What you have to do.
Though the records contain pictures, copy none of them; repeat exactly the lines from the one with "right hip: (260, 178)" to the end.

Extracted data entries.

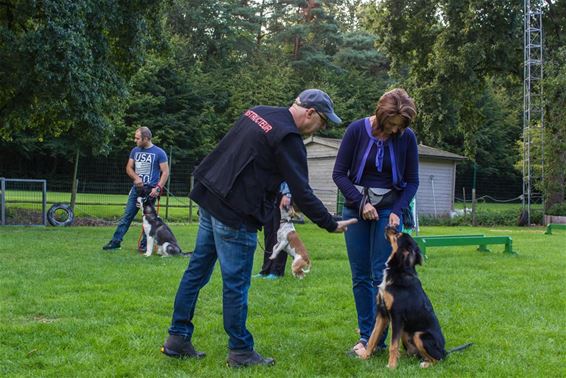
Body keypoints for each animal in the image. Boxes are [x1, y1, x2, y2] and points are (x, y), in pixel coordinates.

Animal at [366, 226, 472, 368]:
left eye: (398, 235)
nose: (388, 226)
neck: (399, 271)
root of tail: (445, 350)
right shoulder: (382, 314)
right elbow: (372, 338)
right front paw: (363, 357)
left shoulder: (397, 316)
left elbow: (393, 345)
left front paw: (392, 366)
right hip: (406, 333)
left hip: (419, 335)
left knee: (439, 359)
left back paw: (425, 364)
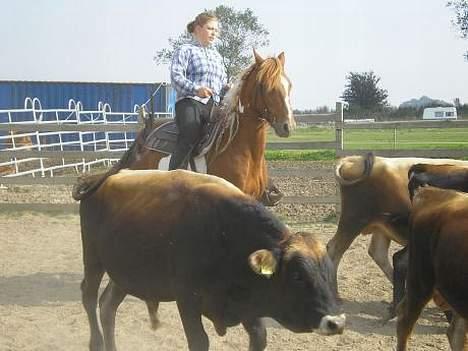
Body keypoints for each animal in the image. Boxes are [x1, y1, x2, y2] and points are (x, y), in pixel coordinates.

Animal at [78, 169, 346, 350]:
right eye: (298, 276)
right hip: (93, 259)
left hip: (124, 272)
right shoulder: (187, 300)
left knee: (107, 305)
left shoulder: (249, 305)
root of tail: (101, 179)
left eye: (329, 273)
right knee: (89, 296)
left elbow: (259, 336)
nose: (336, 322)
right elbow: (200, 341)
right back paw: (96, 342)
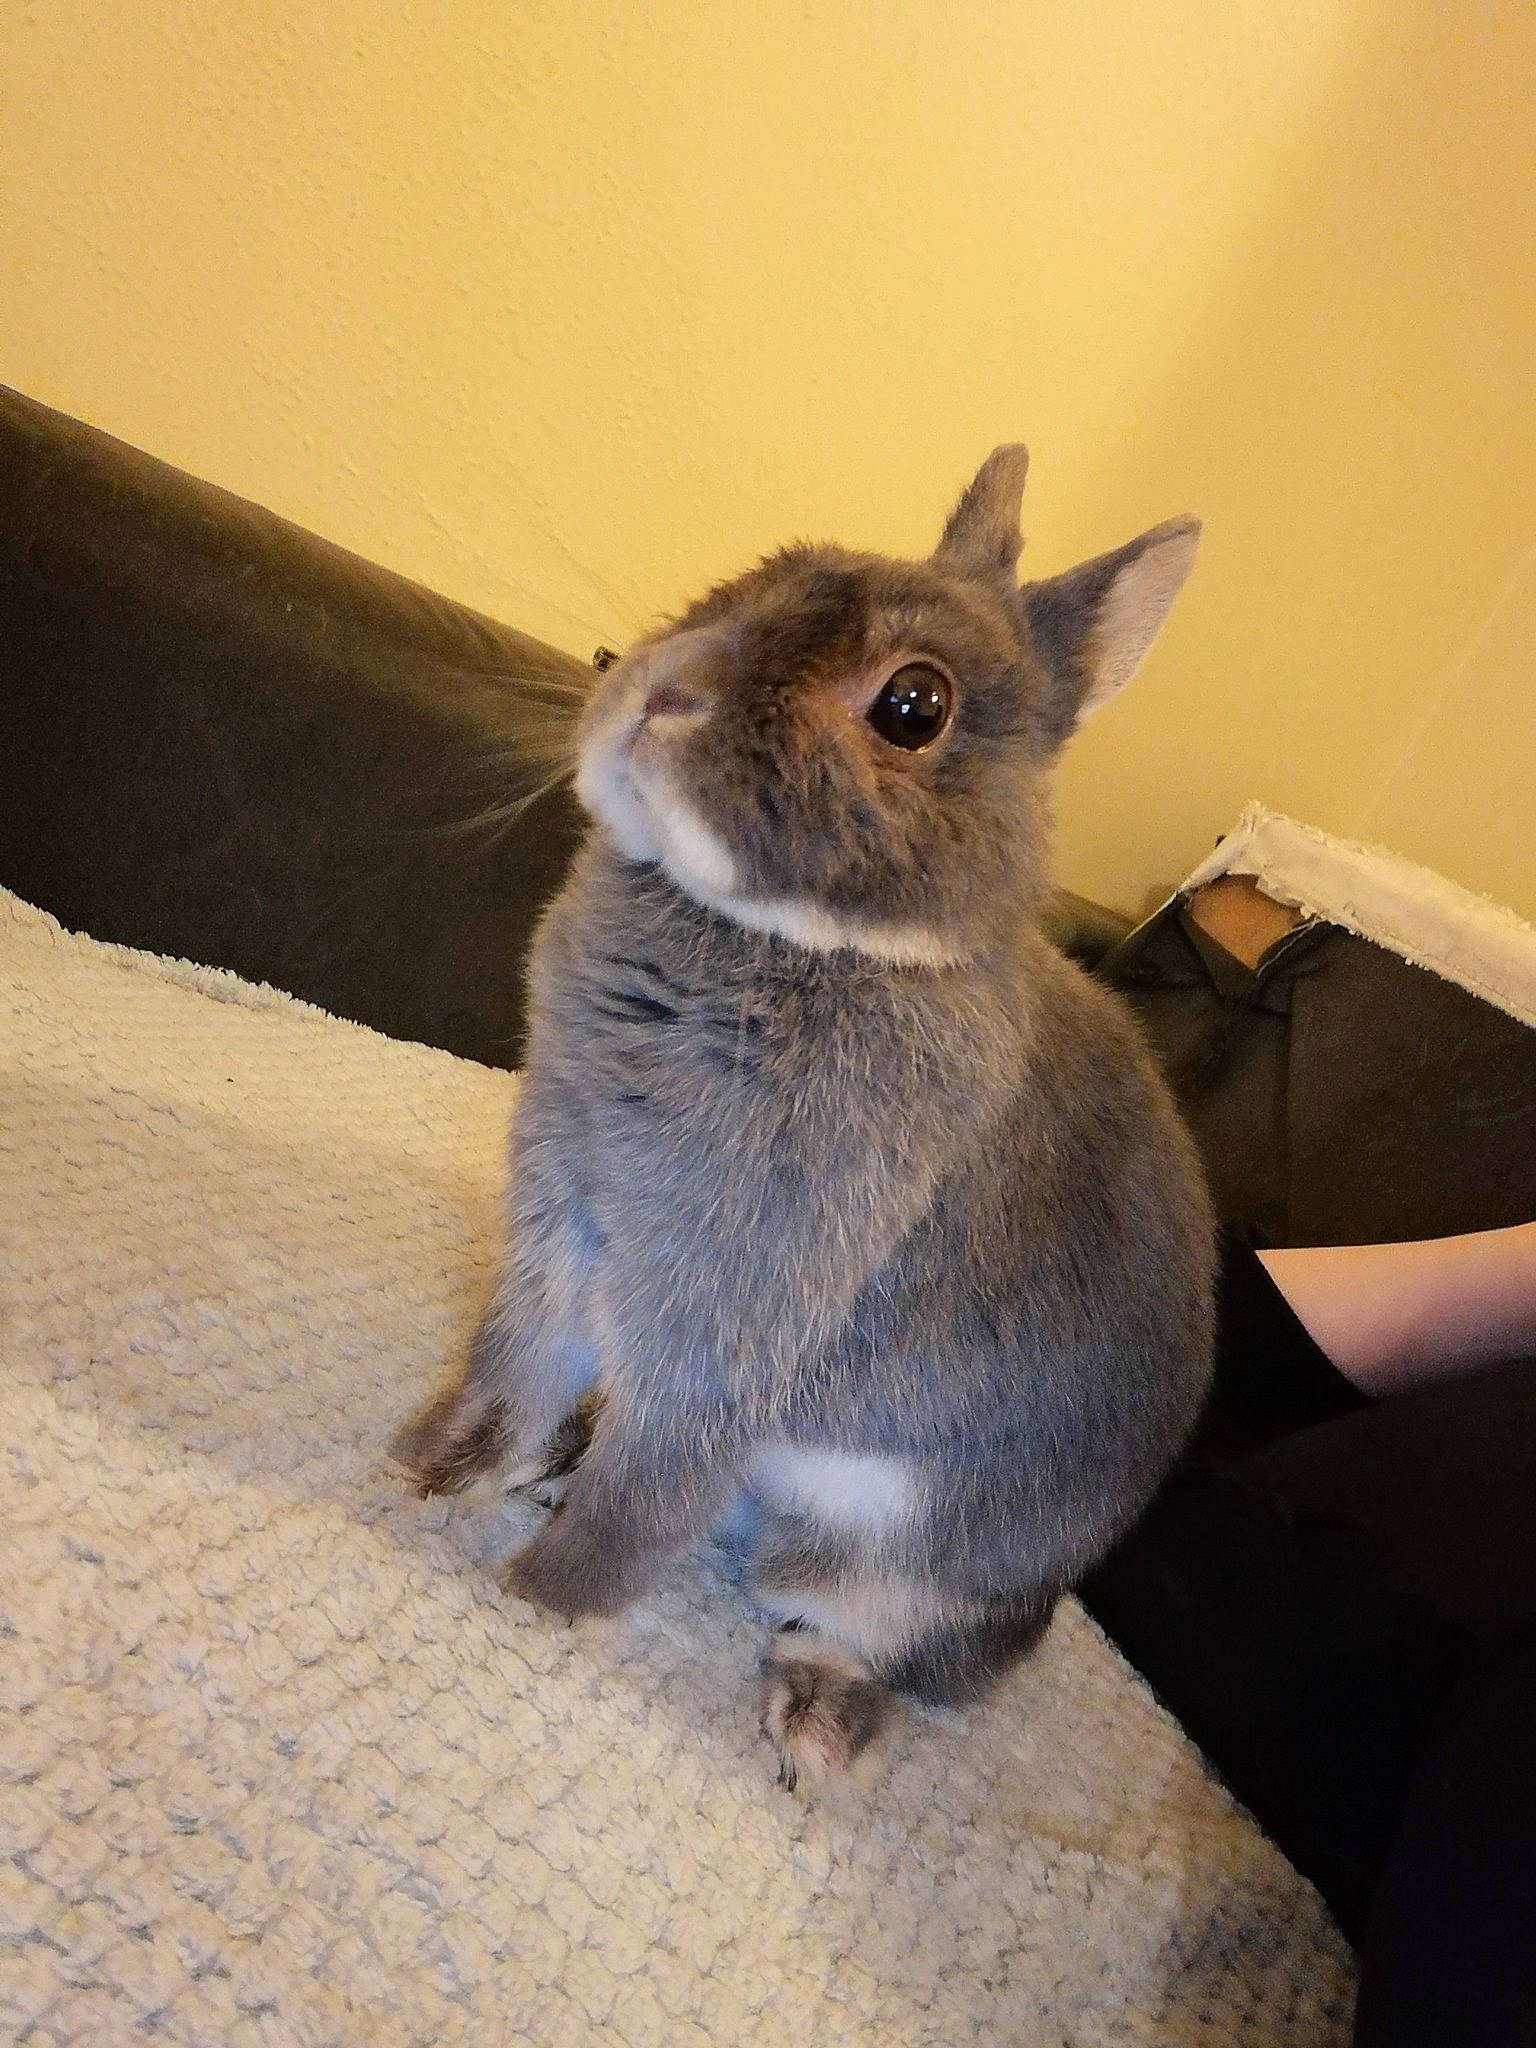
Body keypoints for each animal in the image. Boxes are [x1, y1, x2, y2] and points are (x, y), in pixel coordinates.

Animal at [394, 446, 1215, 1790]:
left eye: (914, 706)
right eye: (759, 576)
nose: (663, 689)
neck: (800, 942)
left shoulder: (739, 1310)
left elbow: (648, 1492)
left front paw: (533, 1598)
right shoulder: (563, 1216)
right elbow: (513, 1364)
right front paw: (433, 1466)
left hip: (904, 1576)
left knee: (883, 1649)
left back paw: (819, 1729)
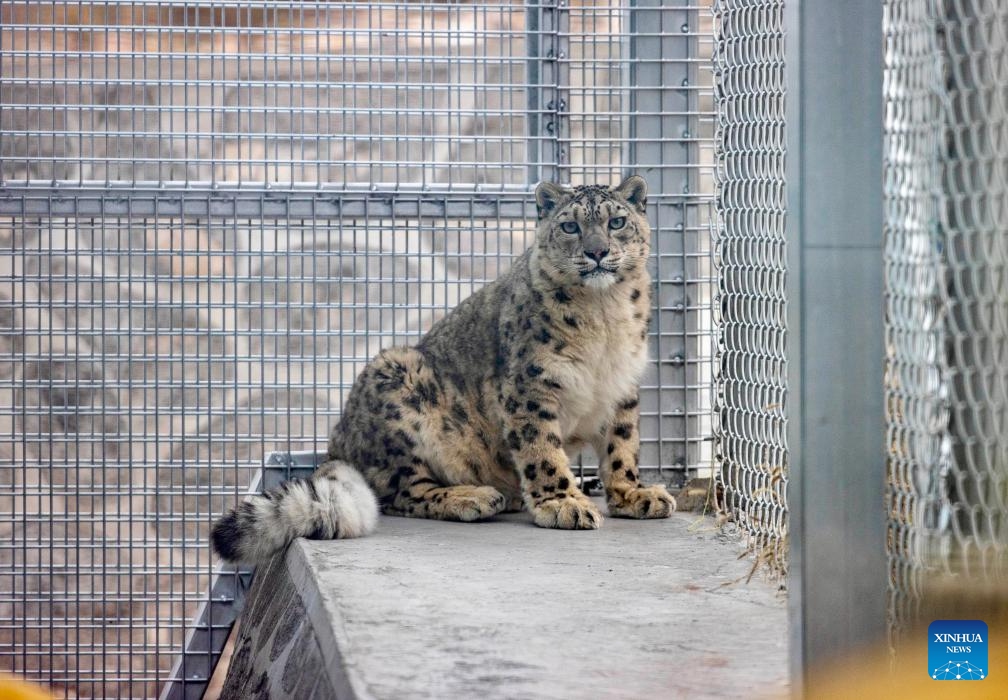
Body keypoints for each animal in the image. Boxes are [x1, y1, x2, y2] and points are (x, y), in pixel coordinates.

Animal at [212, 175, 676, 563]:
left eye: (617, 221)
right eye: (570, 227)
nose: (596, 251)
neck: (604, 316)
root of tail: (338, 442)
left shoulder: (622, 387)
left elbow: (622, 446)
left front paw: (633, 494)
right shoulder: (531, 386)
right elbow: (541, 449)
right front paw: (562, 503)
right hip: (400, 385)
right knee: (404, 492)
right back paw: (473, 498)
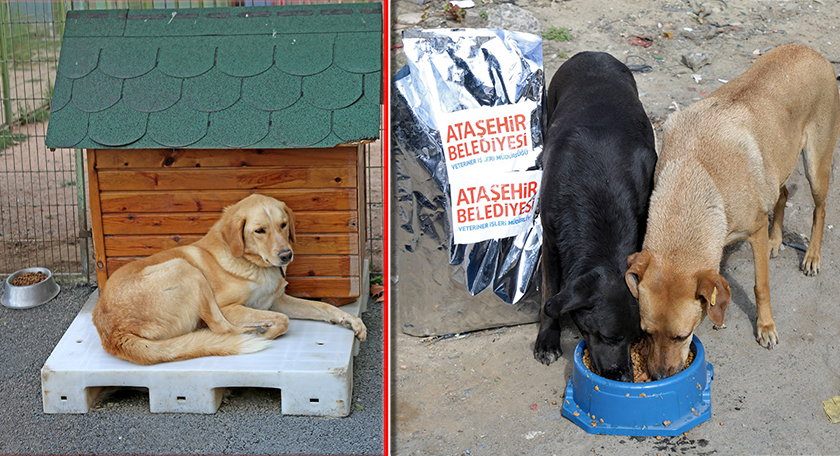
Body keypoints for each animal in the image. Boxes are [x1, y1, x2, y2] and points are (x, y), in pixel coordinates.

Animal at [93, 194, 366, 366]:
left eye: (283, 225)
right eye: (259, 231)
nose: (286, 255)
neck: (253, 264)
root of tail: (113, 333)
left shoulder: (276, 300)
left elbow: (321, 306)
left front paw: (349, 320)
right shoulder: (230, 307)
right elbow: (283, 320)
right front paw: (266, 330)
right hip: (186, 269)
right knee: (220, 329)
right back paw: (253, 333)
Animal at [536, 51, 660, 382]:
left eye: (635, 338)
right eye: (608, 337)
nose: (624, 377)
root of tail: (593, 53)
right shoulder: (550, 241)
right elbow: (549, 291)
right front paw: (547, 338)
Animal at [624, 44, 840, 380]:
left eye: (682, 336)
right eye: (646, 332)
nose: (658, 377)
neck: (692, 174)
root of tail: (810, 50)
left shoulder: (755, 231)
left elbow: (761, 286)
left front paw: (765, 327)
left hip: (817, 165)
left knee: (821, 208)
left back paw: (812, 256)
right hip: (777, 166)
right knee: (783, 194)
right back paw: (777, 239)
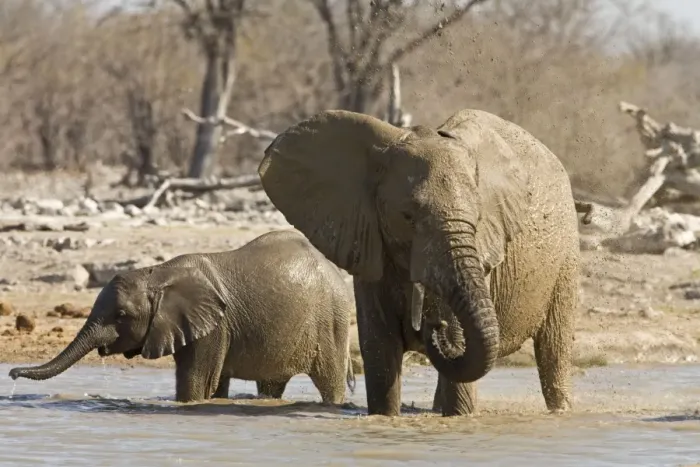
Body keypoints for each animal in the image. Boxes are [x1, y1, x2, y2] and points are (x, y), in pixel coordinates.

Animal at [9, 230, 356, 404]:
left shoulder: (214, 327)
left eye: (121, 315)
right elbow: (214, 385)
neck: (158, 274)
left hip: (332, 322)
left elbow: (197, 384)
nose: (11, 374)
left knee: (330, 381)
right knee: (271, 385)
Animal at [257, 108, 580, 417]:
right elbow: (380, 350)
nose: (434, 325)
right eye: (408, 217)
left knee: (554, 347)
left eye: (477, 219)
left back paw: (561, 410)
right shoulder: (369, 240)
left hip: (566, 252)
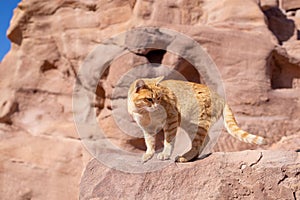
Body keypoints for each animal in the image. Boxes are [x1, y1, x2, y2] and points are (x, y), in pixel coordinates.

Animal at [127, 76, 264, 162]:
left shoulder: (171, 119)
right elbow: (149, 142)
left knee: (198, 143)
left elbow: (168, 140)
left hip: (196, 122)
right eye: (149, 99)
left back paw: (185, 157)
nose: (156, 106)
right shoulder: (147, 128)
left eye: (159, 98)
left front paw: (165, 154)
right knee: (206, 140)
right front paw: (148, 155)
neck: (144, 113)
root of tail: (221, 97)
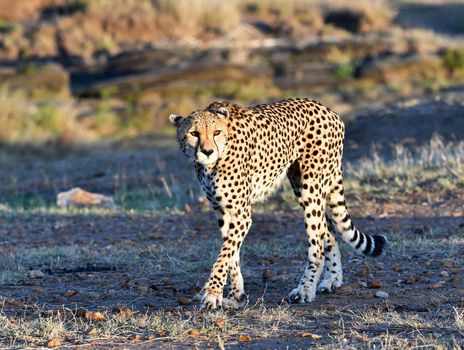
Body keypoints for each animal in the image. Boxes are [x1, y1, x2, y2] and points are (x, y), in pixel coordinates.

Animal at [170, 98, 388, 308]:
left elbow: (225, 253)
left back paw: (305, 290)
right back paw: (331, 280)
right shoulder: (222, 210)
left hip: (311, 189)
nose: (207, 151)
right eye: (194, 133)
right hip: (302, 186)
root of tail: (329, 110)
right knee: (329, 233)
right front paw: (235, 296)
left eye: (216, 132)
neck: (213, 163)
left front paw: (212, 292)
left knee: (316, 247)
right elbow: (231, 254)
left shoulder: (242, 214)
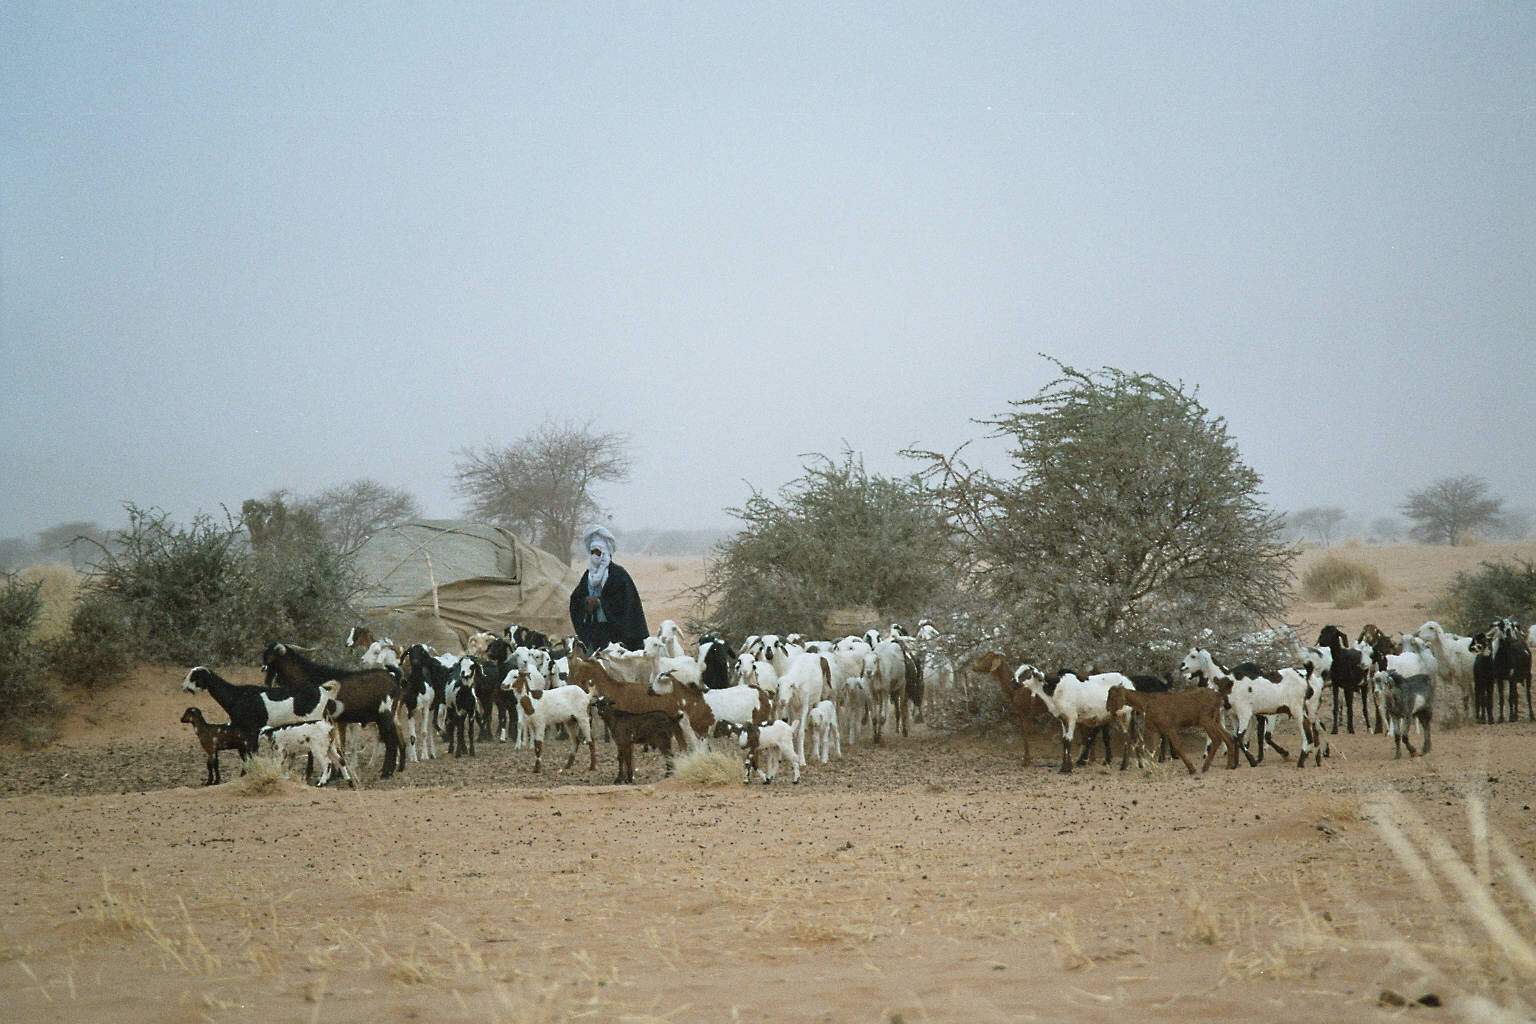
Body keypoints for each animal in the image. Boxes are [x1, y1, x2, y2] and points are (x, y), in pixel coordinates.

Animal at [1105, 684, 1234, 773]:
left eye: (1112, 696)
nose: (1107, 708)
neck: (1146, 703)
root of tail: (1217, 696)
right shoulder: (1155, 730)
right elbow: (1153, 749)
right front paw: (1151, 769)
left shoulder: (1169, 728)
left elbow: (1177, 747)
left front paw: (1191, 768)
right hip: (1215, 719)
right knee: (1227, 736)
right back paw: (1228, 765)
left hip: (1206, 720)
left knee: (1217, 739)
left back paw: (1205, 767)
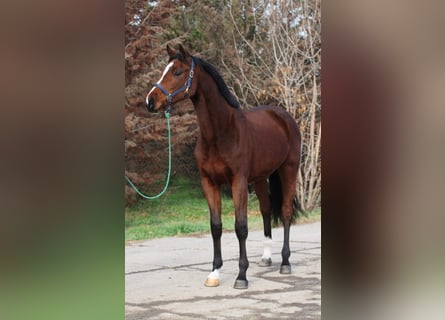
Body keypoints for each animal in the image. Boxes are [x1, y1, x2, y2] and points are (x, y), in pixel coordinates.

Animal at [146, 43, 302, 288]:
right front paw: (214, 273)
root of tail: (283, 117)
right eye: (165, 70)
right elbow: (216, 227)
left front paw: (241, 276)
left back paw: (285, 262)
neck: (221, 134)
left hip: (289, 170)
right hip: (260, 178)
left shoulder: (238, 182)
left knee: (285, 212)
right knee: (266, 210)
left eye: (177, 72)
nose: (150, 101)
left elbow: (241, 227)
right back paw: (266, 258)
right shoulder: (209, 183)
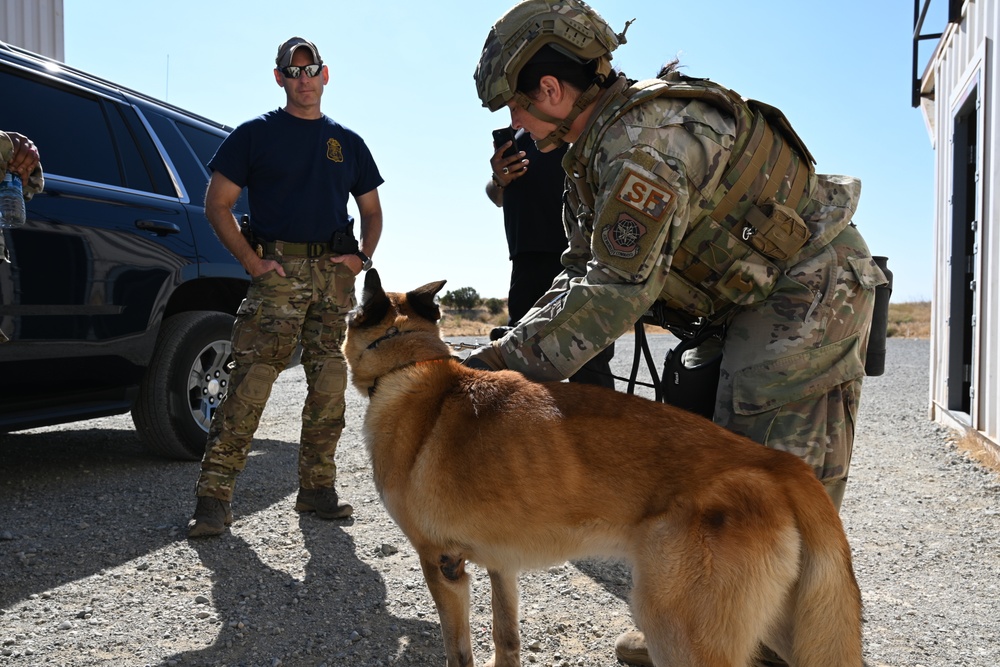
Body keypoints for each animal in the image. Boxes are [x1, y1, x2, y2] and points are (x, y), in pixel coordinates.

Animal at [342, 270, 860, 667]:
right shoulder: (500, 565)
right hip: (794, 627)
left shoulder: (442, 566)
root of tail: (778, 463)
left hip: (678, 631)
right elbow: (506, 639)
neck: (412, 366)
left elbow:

Response to the task.
right hip: (260, 178)
left shoulder: (238, 182)
left knee: (285, 212)
right knee: (266, 210)
left eye: (177, 72)
nose: (150, 101)
left elbow: (241, 227)
right back paw: (266, 258)
right shoulder: (209, 183)
Body keypoints for each animal in the image. Boxes are [x1, y1, x2, y2] and points are (x, y), in pixel coordinates.

Animal at [342, 270, 860, 667]:
right shoulder: (500, 565)
right hip: (794, 627)
left shoulder: (442, 566)
root of tail: (778, 463)
left hip: (678, 631)
right elbow: (506, 639)
neck: (412, 366)
left elbow:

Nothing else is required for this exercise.